The significance of this ergodicity breaking cannot be overstated. First, all living processes, including economic growth processes are similar to the coin toss in the sense that they rely on self-reproduction. The number of rabbits, or viruses, or the dollars in your trading account, grow in a self-reproducing noisy multiplicative way (until some carrying capacity is reached), just like wealth in the Peters coin toss. Second, most mainstream economic decision theories are based on the concept of expected value, and all of that has to be questioned in the presence of ergodicity breaking. Third, one core problem of economics and politics is to address conflicts between an individual, for example a citizen, and a collective, for example a state. This is the question of societal organization, institutions, Rousseau’s social contract and so on. This problem can seem puzzling, and it often attracts naive answers, because the collective consists of individuals. How, then, can the interests of the individual be misaligned with those of the collective? One important answer is ergodicity breaking.

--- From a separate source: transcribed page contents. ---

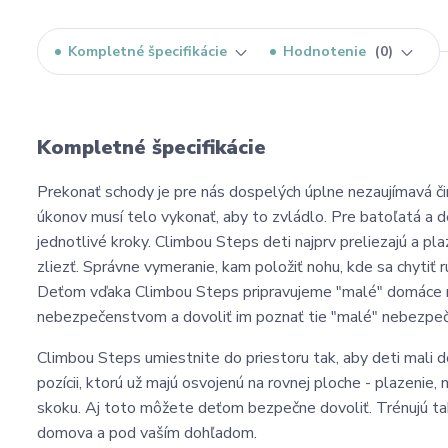
Kompletné špecifikácie
Hodnotenie
0
Kompletné špecifikácie
Prekonať schody je pre nás dospelých úplne nezaujímavá či
úkonov musí telo vykonať, aby to zvládlo. Pre batoľatá a d
jednotlivé kroky. Climbou Steps deti najprv preliezajú a pla
zliezť. Správne vymeranie, kam položiť nohu, kde sa chytiť r
Deťom vďaka Climbou Steps pripravujeme "malé" domáce ne
nebezpečenstvom a dovoliť im poznať tie "malé" nebezpečens
Climbou Steps umiestnite do priestoru tak, aby deti mali 
pozícii, ktorú už majú osvojenú na rovnej ploche - plazenie,
skoku. Aj toto môžete deťom bezpečne dovoliť. Trénujú ta
domova a pod vaším dohľadom.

The coin toss is often the starting point for more detailed investigations. We may allow players to withhold some of their wealth and only subject a fraction of it to the coin toss dynamics. This gives us Kelly betting and optimal leverage. We can allow players to pool their resources, which leads to the ergodicity solution of the cooperation puzzle, and to the emergence of complexity. Or players may pool a proportion of their wealth, leading to reallocating geometric Brownian motion and an intriguing perspective on the dynamics of wealth inequality.

I’ll end here and encourage you to gamble away and meditate on the many curious stories this simple little coin toss has to tell us.